As memories filtered back into his drug-fogged brain, dropping puzzle pieces into place about where they were and what they were doing here, his level of tension ramped up steadily. He recognized this woman, although it took a moment for him to remember from where. She was Fallon’s secretary. He’d read her dossier, and had subsequently seen her at the party. His last sight of her, in fact, had been her limp body getting manhandled by one of Fallon’s pride sisters into a cargo container, at which point things got extremely fuzzy and had not, he assumed, gone well.
“Do you know why we’re here?” she asked.
“Shhh!”
Looking alarmed, she closed her mouth.
Jack cocked his head to the side, listening to the small sounds of the night. Every little rustle in the dark woods made his alertness spike. However, as seconds ticked by and nothing attacked them, he began to slowly come down from his adrenaline high.
He had, without realizing it, gone into the four-legged stance from which he could most easily assume his bear shape. However, there was nothing to attack—so far—and therefore nothing to gain by letting the bear come out. In fact, glancing down at his cuffed wrist, he wondered if it was even possible to take bear form right now. He had an uncomfortable feeling the answer was “no,” at least not if he enjoyed having two functional hands.
Besides, they’d been unconscious for .... well, he had no idea how long, really. Was it even the same night?
We have to move. Get out of here.
But they also needed to get themselves together and let the drugs continue clearing out of their systems. The only asset they had right now was their brains, so the fewer stupid mistakes they made, the better their odds of survival. Just charging blindly into the woods was the sort of thing that got people killed.
Also, he needed the trust and help of this woman he seemed to be handcuffed to, if they were both going to get out of this alive. Right now all he was doing was scaring her.
He went from his battle-crouch to a more comfortable sitting position. The woman stared at him with wide eyes: striking eyes, brown flecked with gold, glittering in the twilight semidarkness under the trees. She was kneeling with her right arm over her breasts. Her left was down on the ground next to his, because she only had a few inches of chain on the handcuffs that separated them.
“Are we in danger?” she whispered.
Yes. “Not at the moment,” he said.
“That’s not comforting.”
Casey, Jack thought. Casey McClaren. That was her name. His partner Avery would probably have memorized her entire folder; he’d be able to call up everything from her birthdate to her previous job history. Avery had one of those steel-trap brains that snagged onto details and never let go. Jack’s skill set was geared more towards observational awareness—noticing booby traps, anticipating someone else’s movements in a fight.
Jack wondered how long he’d been out. If it was still the same night, his partner might not even know he’d gone missing yet. The one bright spot in this whole clusterfuck was that Avery was out there somewhere, and would be looking for him as soon as it became obvious something had gone wrong.
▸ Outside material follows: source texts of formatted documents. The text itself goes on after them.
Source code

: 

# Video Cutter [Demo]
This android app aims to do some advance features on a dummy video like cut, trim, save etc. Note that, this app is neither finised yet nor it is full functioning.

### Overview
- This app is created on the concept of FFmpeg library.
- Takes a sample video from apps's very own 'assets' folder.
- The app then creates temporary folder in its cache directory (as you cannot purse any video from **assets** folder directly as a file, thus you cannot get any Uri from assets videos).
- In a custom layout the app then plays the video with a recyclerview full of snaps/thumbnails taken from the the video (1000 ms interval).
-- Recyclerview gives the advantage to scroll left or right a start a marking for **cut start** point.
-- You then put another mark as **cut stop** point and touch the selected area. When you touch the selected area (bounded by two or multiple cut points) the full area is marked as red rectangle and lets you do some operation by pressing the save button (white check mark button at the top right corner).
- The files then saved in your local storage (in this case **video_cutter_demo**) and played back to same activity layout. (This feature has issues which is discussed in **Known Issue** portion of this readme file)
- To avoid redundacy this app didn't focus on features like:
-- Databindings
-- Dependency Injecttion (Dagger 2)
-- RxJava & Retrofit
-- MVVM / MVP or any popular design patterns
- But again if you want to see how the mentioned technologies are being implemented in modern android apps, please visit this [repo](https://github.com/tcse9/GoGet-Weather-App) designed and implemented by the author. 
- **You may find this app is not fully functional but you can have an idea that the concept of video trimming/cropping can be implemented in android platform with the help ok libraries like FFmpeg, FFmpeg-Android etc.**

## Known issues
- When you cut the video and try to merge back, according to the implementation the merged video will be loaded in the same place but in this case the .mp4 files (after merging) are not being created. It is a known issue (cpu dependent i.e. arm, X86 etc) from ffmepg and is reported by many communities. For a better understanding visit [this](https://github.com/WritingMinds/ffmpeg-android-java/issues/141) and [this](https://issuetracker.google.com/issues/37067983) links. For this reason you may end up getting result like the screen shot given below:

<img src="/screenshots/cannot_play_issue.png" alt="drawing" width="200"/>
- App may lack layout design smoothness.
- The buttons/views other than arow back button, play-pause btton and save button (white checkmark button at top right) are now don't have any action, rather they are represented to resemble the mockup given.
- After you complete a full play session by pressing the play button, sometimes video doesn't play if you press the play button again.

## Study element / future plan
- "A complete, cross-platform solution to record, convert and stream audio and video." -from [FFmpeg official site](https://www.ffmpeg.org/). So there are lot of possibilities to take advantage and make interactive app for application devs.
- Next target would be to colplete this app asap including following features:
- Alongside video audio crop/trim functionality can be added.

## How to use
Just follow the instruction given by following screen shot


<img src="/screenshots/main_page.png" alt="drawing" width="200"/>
“You are a very dangerous-looking person,” Casey said.
“I know,” he said. “I can’t help it.”
“Well, it’s a little alarming for strangers who might wake up next to you unexpectedly.” She shifted a little, the curve of one breast peeking out from behind her arm. “Whoareyou?”
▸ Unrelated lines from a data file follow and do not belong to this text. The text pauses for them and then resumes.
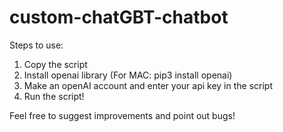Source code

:# custom-chatGBT-chatbot
Steps to use:
1) Copy the script
2) Install openai library (For MAC: pip3 install openai)
3) Make an openAI account and enter your api key in the script
4) Run the script! 
 
Feel free to suggest improvements and point out bugs!
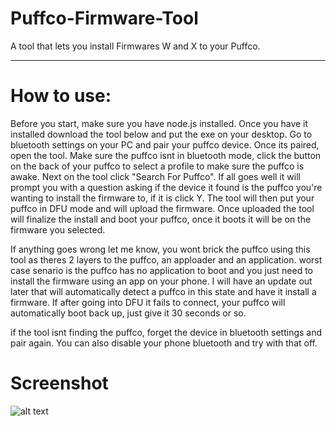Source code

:# Puffco-Firmware-Tool
A tool that lets you install Firmwares W and X to your Puffco.

--------
# How to use:

Before you start, make sure you have node.js installed. Once you have it installed download the tool below and put the exe on your desktop. Go to bluetooth settings on your PC and pair your puffco device.
Once its paired, open the tool. Make sure the puffco isnt in bluetooth mode, click the button on the back of your puffco to select a profile to make sure the puffco is awake. Next on the tool click "Search For Puffco". If all goes well it will prompt you with a question asking if the device it found is the puffco you're wanting to install the firmware to, if it is click Y. The tool will then put your puffco in DFU mode and will upload the firmware. Once uploaded the tool will finalize the install and boot your puffco, once it boots it will be on the firmware you selected.

If anything goes wrong let me know, you wont brick the puffco using this tool as theres 2 layers to the puffco, an apploader and an application. worst case senario is the puffco has no application to boot and you just need to install the firmware using an app on your phone. I will have an update out later that will automatically detect a puffco in this state and have it install a firmware. 
If after going into DFU it fails to connect, your puffco will automatically boot back up, just give it 30 seconds or so.

if the tool isnt finding the puffco, forget the device in bluetooth settings and pair again.
You can also disable your phone bluetooth and try with that off.

# Screenshot
![alt text](https://i.imgur.com/MOsW1wU.png)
Jack had been working around other shifters long enough that he was more or less inured to the embarrassment of being naked around people he didn’t know. Most of the shifters he knew were equally blasé about it, at least in the company of fellow shifters. The fact that it clearly bothered her was interesting. He knew she was a shifter from her file—most of Fallon’s employees were—but she evidently had not spent much time around her own kind, or else was unusually shy.